With landmark events such as E3, Gamescom, and PAX taking place in every other corner of the globe, sometimes UK-based gamers can feel a little envious of the rest of the world. Things have started looking a little rosier on this front though, as Bethesda recently held Quakecon Europe, a companion to its iconic annual US-based celebration, with the event taking place at Printworks in London. Last week we weathered the blistering heat to preview the upcoming Doom Eternal and while we were there we roamed the show floor to see how things compared to our experience over in Texas.
Press and influencers were invited one day ahead of the general public, allowing them the chance to sample the latest releases free from the torture of queuing. It also coincided with the keynote held in Texas and so we all gathered in a small theatre giddy with anticipation for some fresh announcements. Reveals on the whole, at least outside of Doom, we felt were pretty lacking (it was called 'The Year of Doom', after all) but there were a few here and there that managed to snag the headlines. We learned, for example, that Rage 2 would be receiving a New Game Plus mode and an ultra-difficulty setting, and that Fallout 4, Wolfenstein: The New Order, and Doom (2016) would be arriving on the PlayStation Now service.
Igniting conversation across the web (for all the right and wrong reasons) was also the news that the original Doom trilogy (Doom, Doom II, and Doom 3) would be arriving on all modern day consoles. We are sure that Doom (1993) is holding some kind of unbeatable record right now for being on pretty much every gaming platform in existence. First came applause but dismay soon followed as fans learned that they would need to log into a Bethesda account to access the classic titles despite them lacking any online functionality. Bethesda later took to Twitter proposing a fix and issuing an apology for this mishap but the damage had already been done. A shame really considering this release means three of the best classic first-person shooters are back and available at a very handsome price.

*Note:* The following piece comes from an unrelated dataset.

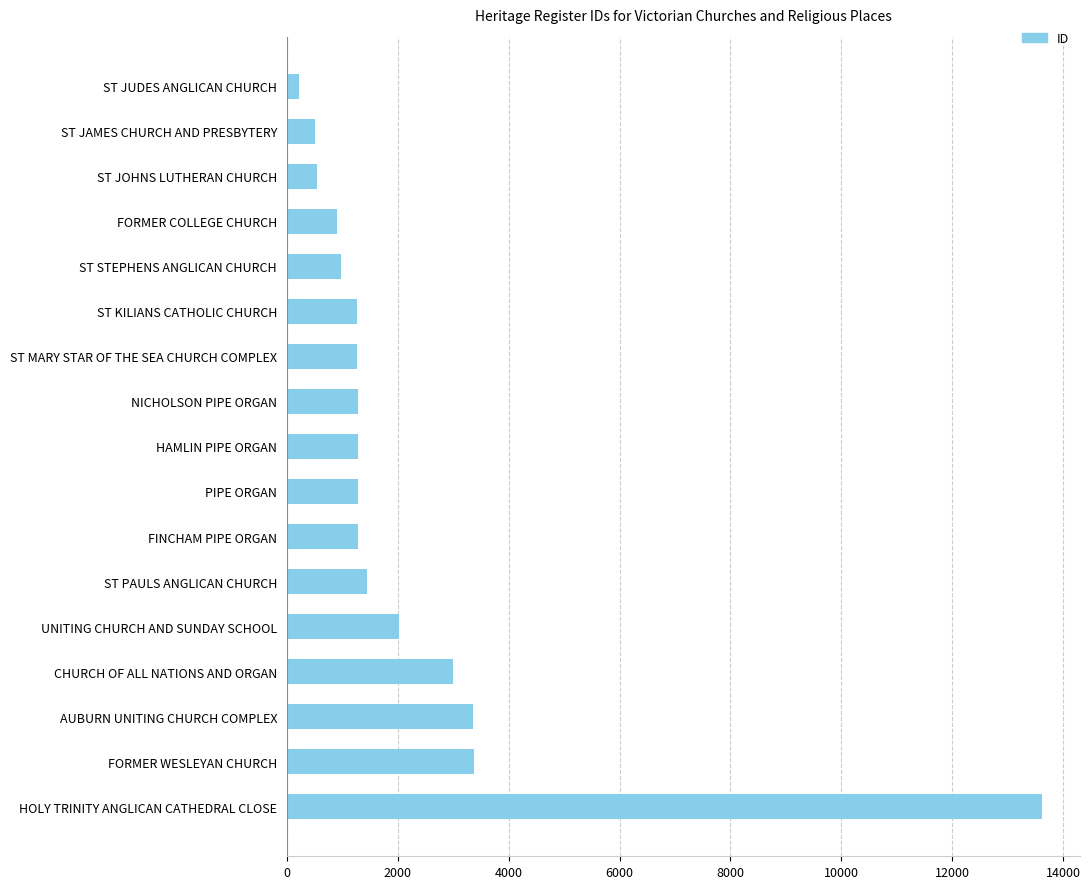

What is the difference between the second highest and second lowest values?

2856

But what truly stole the show was the extended look that we got into Bethesda's headlining release of the year, Doom Eternal. Its 2vs1 online battle mode, which was first revealed at E3 2019, was shown here in much more depth and we were teased with two more playable demons: the Arch-Vile and the Marauder. We also got sight of a new boss known as the Doom Hunter, which was part machine part beast and had a rocket launcher attached to one arm and what looked like a flaming chainsaw on the other. We really liked the design of this mechanically enhanced beast and it seems like it could prove a threat both in close quarters combat and from a distance due to the weaponry that it's equipped with.

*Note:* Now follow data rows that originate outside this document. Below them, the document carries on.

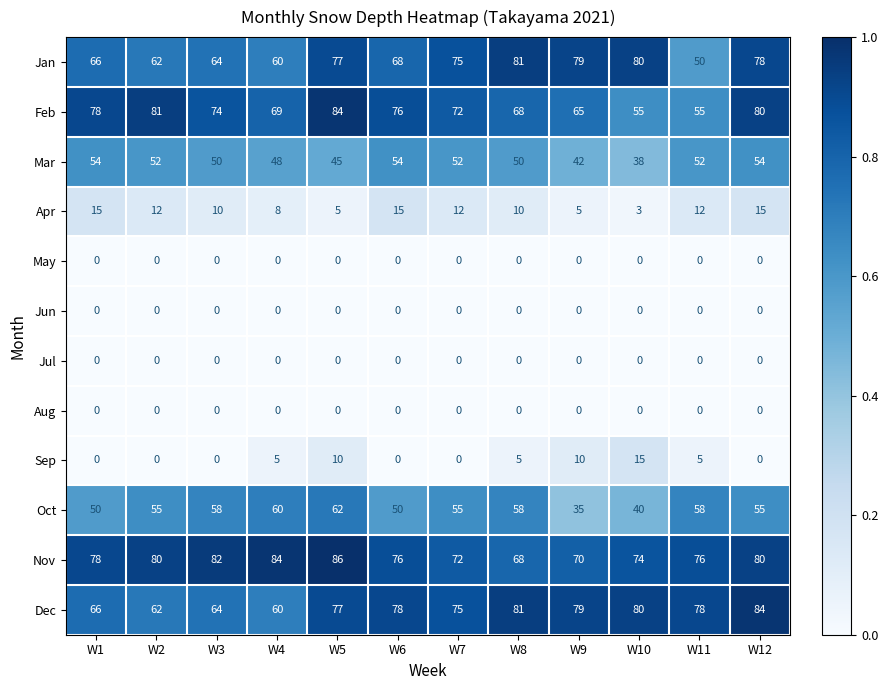

What is the total value across all series at W4?

394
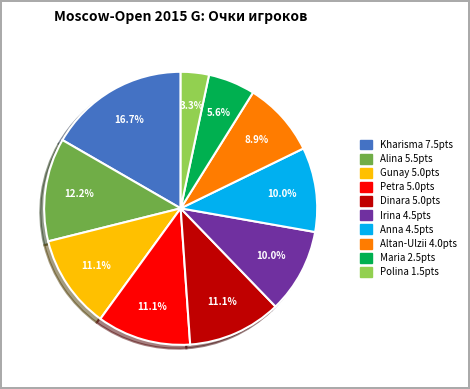

Does any single category account for the majority?

No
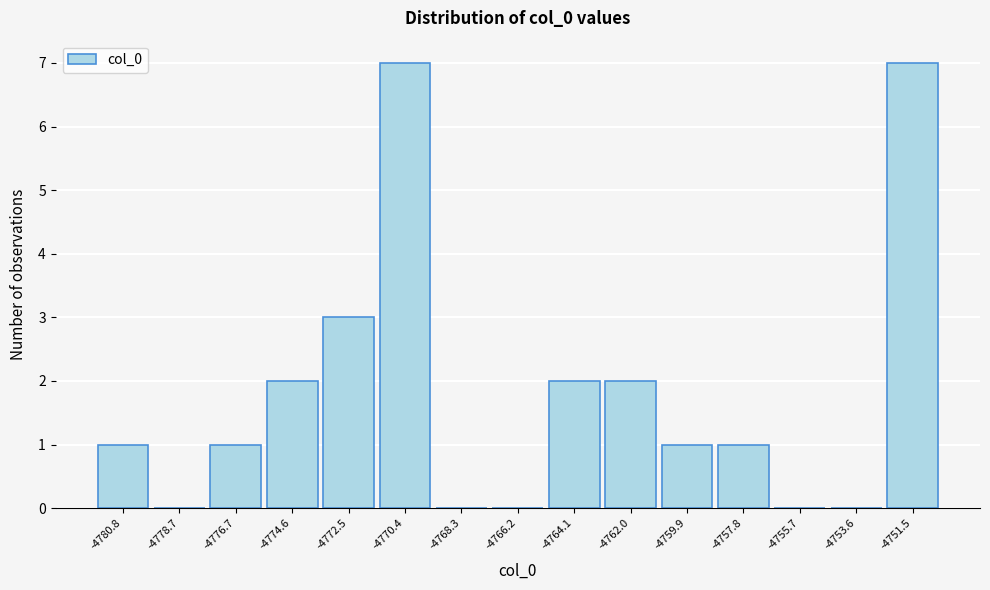

Reading left to right, what are all the values shown in this chart?

-4780.8=1	-4778.7=0	-4776.7=1	-4774.6=2	-4772.5=3	-4770.4=7	-4768.3=0	-4766.2=0	-4764.1=2	-4762.0=2	-4759.9=1	-4757.8=1	-4755.7=0	-4753.6=0	-4751.5=7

The show floor invited players to demo some of the latest releases from Bethesda with standouts being the hot-off-the-press Wolfenstein: Youngblood, as well as the aforementioned shooter Doom Eternal, as well as Elder Scrolls Online: Elsweyr and Rage 2. There were also PSVR booths for Skyrim VR and Doom VR as well as retro consoles including the Atari Jaguar and the PS1, which included earlier entries from the Doom series. Besides Doom Eternal though, and the Switch version of Blades, all of these titles had already been released and we didn't really get that sense of exclusivity of experiencing something brand new ahead of the rest of the world. We did, however, find it a good way to preview potential purchases and the waiting times here felt significantly shorter than in Dallas with our longest wait for a game (other than Doom Eternal) only being only around ten minutes.

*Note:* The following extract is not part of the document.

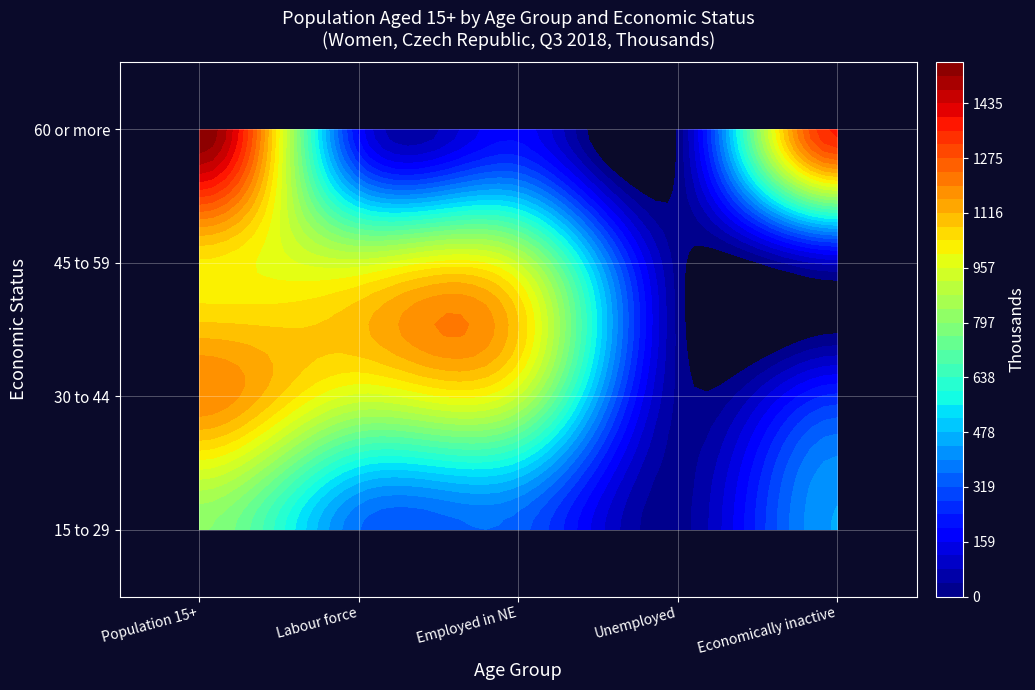

Which category has the highest value in the 60 or more series?

Population 15+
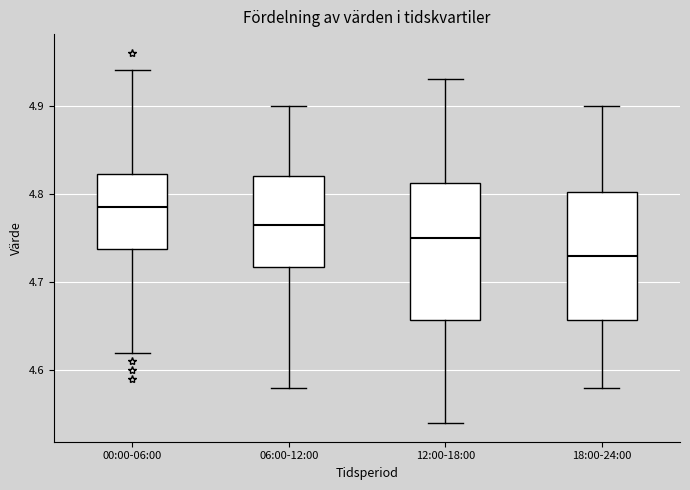

Where does the upper whisker of the box for 06:00-12:00 end on the y-axis? The values are not printed on the chart, so give them approximately, as read against the axis.

4.90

After spending some time with these playable demos we found ourselves feeling burnout awfully fast as there was little in the way of side distractions present when compared to Dallas. In Texas last year we could slip away to browse the high-end gaming rigs present in the bring-your-own-computer (BYOC) area and we could also take a seat and watch esports players go head-to-head in Quake Champions. Besides a handful of panels and an art gallery comprising of just two small displays of concept art, there was little to hold our attention beyond the games that were present. To the event's credit though, some of the panels were exclusive to Europe and one particularly insightful one we caught sight of was a discussion between Youngblood collaborators Machine Games (Wolfenstein) and Arkane Studios (Dishonored) about what it takes to create a great game.
We do hold respect for Quakecon Europe as it has allowed many devoted fans this side of the Atlantic to experience Bethesda's beloved annual showcase in person. However, with mighty big boots to fill, we couldn't help but feel a little disappointed by a few things. We were hoping for more exclusives to play at the event and compared to Texas there was little to keep us occupied between the bouts of gameplay. We hope that the organisers can push past these teething issues and come back stronger for Quakecon Europe's return because during our trip to Texas last year we experienced first-hand just how magical this event can be.